(Page layout parsing data)
═══

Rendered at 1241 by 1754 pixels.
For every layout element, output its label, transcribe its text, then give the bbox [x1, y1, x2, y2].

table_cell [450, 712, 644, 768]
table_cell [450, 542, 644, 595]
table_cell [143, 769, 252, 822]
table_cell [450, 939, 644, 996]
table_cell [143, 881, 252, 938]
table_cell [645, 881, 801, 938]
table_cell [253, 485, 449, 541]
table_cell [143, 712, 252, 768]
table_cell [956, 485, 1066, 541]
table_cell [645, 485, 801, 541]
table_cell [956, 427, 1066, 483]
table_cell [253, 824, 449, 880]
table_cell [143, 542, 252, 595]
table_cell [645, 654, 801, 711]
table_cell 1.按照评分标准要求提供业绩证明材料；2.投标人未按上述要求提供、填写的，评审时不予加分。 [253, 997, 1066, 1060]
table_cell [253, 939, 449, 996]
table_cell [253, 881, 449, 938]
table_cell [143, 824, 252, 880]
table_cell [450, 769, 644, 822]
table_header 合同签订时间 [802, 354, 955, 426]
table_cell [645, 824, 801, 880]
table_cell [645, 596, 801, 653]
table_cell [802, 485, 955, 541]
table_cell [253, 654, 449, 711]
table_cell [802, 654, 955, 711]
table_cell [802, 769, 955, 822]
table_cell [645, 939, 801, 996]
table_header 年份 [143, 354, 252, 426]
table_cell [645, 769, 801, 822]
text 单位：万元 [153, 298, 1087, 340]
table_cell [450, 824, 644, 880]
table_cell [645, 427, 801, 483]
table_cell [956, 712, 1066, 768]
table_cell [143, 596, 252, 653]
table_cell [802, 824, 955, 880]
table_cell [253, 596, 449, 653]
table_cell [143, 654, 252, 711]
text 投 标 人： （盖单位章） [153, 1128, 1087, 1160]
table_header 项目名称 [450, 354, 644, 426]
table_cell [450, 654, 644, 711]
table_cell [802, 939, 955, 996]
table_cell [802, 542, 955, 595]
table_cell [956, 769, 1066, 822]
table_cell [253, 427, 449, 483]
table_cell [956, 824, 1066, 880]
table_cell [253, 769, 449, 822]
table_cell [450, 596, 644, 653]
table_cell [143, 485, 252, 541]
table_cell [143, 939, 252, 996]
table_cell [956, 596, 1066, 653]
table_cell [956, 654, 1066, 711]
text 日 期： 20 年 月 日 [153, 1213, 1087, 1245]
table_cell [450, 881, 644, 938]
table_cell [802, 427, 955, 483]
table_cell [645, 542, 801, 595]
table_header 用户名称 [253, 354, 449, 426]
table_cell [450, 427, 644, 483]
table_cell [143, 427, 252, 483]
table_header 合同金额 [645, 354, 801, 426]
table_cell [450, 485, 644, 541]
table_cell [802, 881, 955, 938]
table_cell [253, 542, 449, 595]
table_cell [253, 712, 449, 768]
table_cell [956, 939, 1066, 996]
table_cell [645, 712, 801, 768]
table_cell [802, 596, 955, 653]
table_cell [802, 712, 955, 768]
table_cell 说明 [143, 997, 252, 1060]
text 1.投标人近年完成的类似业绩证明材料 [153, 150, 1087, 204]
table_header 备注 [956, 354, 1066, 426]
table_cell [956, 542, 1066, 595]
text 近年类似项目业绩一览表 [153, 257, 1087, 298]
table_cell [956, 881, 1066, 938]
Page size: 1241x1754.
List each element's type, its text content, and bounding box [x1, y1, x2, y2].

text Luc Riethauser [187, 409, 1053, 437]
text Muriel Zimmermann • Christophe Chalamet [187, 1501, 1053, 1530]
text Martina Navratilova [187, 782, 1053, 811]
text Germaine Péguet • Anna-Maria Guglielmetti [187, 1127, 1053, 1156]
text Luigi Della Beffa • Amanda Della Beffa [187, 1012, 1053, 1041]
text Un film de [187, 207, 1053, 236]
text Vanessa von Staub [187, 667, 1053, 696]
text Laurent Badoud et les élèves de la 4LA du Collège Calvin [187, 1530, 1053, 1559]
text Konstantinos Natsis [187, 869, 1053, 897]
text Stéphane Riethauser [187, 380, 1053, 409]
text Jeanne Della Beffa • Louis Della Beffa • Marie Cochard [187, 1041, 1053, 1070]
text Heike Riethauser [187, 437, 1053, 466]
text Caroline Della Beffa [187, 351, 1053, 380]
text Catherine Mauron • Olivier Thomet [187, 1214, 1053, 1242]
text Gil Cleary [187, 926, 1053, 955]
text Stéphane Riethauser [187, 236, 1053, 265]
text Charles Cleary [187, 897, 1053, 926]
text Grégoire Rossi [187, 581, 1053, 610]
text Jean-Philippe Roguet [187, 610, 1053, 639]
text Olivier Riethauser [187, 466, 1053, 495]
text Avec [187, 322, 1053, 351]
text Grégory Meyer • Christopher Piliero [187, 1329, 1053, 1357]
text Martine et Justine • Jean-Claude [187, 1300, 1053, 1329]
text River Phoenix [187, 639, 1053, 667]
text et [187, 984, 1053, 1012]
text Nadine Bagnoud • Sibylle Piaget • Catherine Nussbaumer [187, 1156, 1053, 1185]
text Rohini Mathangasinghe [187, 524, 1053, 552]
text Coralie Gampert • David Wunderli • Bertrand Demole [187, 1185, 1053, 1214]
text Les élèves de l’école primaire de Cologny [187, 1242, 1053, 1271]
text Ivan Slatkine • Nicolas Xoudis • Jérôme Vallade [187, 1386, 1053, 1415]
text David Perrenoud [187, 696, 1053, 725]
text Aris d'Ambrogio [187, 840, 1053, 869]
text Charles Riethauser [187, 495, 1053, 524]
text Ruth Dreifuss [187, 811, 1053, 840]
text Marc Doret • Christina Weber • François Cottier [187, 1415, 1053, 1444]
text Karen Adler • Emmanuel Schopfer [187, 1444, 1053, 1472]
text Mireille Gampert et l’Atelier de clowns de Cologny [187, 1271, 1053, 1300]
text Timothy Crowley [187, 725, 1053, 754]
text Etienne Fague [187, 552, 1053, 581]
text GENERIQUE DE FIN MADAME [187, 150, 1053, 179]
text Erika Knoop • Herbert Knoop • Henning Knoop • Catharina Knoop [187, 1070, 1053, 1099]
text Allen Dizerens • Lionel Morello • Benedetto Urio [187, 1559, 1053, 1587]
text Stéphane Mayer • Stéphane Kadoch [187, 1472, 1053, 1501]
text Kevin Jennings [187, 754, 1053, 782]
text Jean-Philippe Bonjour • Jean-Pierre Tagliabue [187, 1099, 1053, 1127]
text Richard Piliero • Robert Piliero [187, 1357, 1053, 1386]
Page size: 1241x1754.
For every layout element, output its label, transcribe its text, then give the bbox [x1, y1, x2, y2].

═══

What is expected: Having read the entries, output all of them verbatim.

Problem solution:
Rendered at 1241 by 1754 pixels.
For every layout element, output its label, transcribe its text, then give the bbox [x1, y1, x2, y2].

table_cell [450, 712, 644, 768]
table_cell [450, 542, 644, 595]
table_cell [143, 769, 252, 822]
table_cell [450, 939, 644, 996]
table_cell [143, 881, 252, 938]
table_cell [645, 881, 801, 938]
table_cell [253, 485, 449, 541]
table_cell [143, 712, 252, 768]
table_cell [956, 485, 1066, 541]
table_cell [645, 485, 801, 541]
table_cell [956, 427, 1066, 483]
table_cell [253, 824, 449, 880]
table_cell [143, 542, 252, 595]
table_cell [645, 654, 801, 711]
table_cell 1.按照评分标准要求提供业绩证明材料；2.投标人未按上述要求提供、填写的，评审时不予加分。 [253, 997, 1066, 1060]
table_cell [253, 939, 449, 996]
table_cell [253, 881, 449, 938]
table_cell [143, 824, 252, 880]
table_cell [450, 769, 644, 822]
table_header 合同签订时间 [802, 354, 955, 426]
table_cell [645, 824, 801, 880]
table_cell [645, 596, 801, 653]
table_cell [802, 485, 955, 541]
table_cell [253, 654, 449, 711]
table_cell [802, 654, 955, 711]
table_cell [802, 769, 955, 822]
table_cell [645, 939, 801, 996]
table_header 年份 [143, 354, 252, 426]
table_cell [645, 769, 801, 822]
text 单位：万元 [153, 298, 1087, 340]
table_cell [450, 824, 644, 880]
table_cell [645, 427, 801, 483]
table_cell [956, 712, 1066, 768]
table_cell [143, 596, 252, 653]
table_cell [802, 824, 955, 880]
table_cell [253, 596, 449, 653]
table_cell [143, 654, 252, 711]
text 投 标 人： （盖单位章） [153, 1128, 1087, 1160]
table_header 项目名称 [450, 354, 644, 426]
table_cell [450, 654, 644, 711]
table_cell [802, 939, 955, 996]
table_cell [802, 542, 955, 595]
table_cell [956, 769, 1066, 822]
table_cell [253, 427, 449, 483]
table_cell [956, 824, 1066, 880]
table_cell [253, 769, 449, 822]
table_cell [450, 596, 644, 653]
table_cell [143, 485, 252, 541]
table_cell [143, 939, 252, 996]
table_cell [956, 596, 1066, 653]
table_cell [956, 654, 1066, 711]
text 日 期： 20 年 月 日 [153, 1213, 1087, 1245]
table_cell [450, 881, 644, 938]
table_cell [802, 427, 955, 483]
table_cell [645, 542, 801, 595]
table_header 用户名称 [253, 354, 449, 426]
table_cell [450, 427, 644, 483]
table_cell [143, 427, 252, 483]
table_header 合同金额 [645, 354, 801, 426]
table_cell [450, 485, 644, 541]
table_cell [802, 881, 955, 938]
table_cell [253, 542, 449, 595]
table_cell [253, 712, 449, 768]
table_cell [956, 939, 1066, 996]
table_cell [645, 712, 801, 768]
table_cell [802, 596, 955, 653]
table_cell [802, 712, 955, 768]
table_cell 说明 [143, 997, 252, 1060]
text 1.投标人近年完成的类似业绩证明材料 [153, 150, 1087, 204]
table_header 备注 [956, 354, 1066, 426]
table_cell [956, 542, 1066, 595]
text 近年类似项目业绩一览表 [153, 257, 1087, 298]
table_cell [956, 881, 1066, 938]
Page size: 1241x1754.
List each element's type, its text content, and bounding box [x1, y1, x2, y2].

text Luc Riethauser [187, 409, 1053, 437]
text Muriel Zimmermann • Christophe Chalamet [187, 1501, 1053, 1530]
text Martina Navratilova [187, 782, 1053, 811]
text Germaine Péguet • Anna-Maria Guglielmetti [187, 1127, 1053, 1156]
text Luigi Della Beffa • Amanda Della Beffa [187, 1012, 1053, 1041]
text Un film de [187, 207, 1053, 236]
text Vanessa von Staub [187, 667, 1053, 696]
text Laurent Badoud et les élèves de la 4LA du Collège Calvin [187, 1530, 1053, 1559]
text Konstantinos Natsis [187, 869, 1053, 897]
text Stéphane Riethauser [187, 380, 1053, 409]
text Jeanne Della Beffa • Louis Della Beffa • Marie Cochard [187, 1041, 1053, 1070]
text Heike Riethauser [187, 437, 1053, 466]
text Caroline Della Beffa [187, 351, 1053, 380]
text Catherine Mauron • Olivier Thomet [187, 1214, 1053, 1242]
text Gil Cleary [187, 926, 1053, 955]
text Stéphane Riethauser [187, 236, 1053, 265]
text Charles Cleary [187, 897, 1053, 926]
text Grégoire Rossi [187, 581, 1053, 610]
text Jean-Philippe Roguet [187, 610, 1053, 639]
text Olivier Riethauser [187, 466, 1053, 495]
text Avec [187, 322, 1053, 351]
text Grégory Meyer • Christopher Piliero [187, 1329, 1053, 1357]
text Martine et Justine • Jean-Claude [187, 1300, 1053, 1329]
text River Phoenix [187, 639, 1053, 667]
text et [187, 984, 1053, 1012]
text Nadine Bagnoud • Sibylle Piaget • Catherine Nussbaumer [187, 1156, 1053, 1185]
text Rohini Mathangasinghe [187, 524, 1053, 552]
text Coralie Gampert • David Wunderli • Bertrand Demole [187, 1185, 1053, 1214]
text Les élèves de l’école primaire de Cologny [187, 1242, 1053, 1271]
text Ivan Slatkine • Nicolas Xoudis • Jérôme Vallade [187, 1386, 1053, 1415]
text David Perrenoud [187, 696, 1053, 725]
text Aris d'Ambrogio [187, 840, 1053, 869]
text Charles Riethauser [187, 495, 1053, 524]
text Ruth Dreifuss [187, 811, 1053, 840]
text Marc Doret • Christina Weber • François Cottier [187, 1415, 1053, 1444]
text Karen Adler • Emmanuel Schopfer [187, 1444, 1053, 1472]
text Mireille Gampert et l’Atelier de clowns de Cologny [187, 1271, 1053, 1300]
text Timothy Crowley [187, 725, 1053, 754]
text Etienne Fague [187, 552, 1053, 581]
text GENERIQUE DE FIN MADAME [187, 150, 1053, 179]
text Erika Knoop • Herbert Knoop • Henning Knoop • Catharina Knoop [187, 1070, 1053, 1099]
text Allen Dizerens • Lionel Morello • Benedetto Urio [187, 1559, 1053, 1587]
text Stéphane Mayer • Stéphane Kadoch [187, 1472, 1053, 1501]
text Kevin Jennings [187, 754, 1053, 782]
text Jean-Philippe Bonjour • Jean-Pierre Tagliabue [187, 1099, 1053, 1127]
text Richard Piliero • Robert Piliero [187, 1357, 1053, 1386]
Page size: 1241x1754.
For every layout element, output its label, transcribe its text, then give the bbox [x1, y1, x2, y2].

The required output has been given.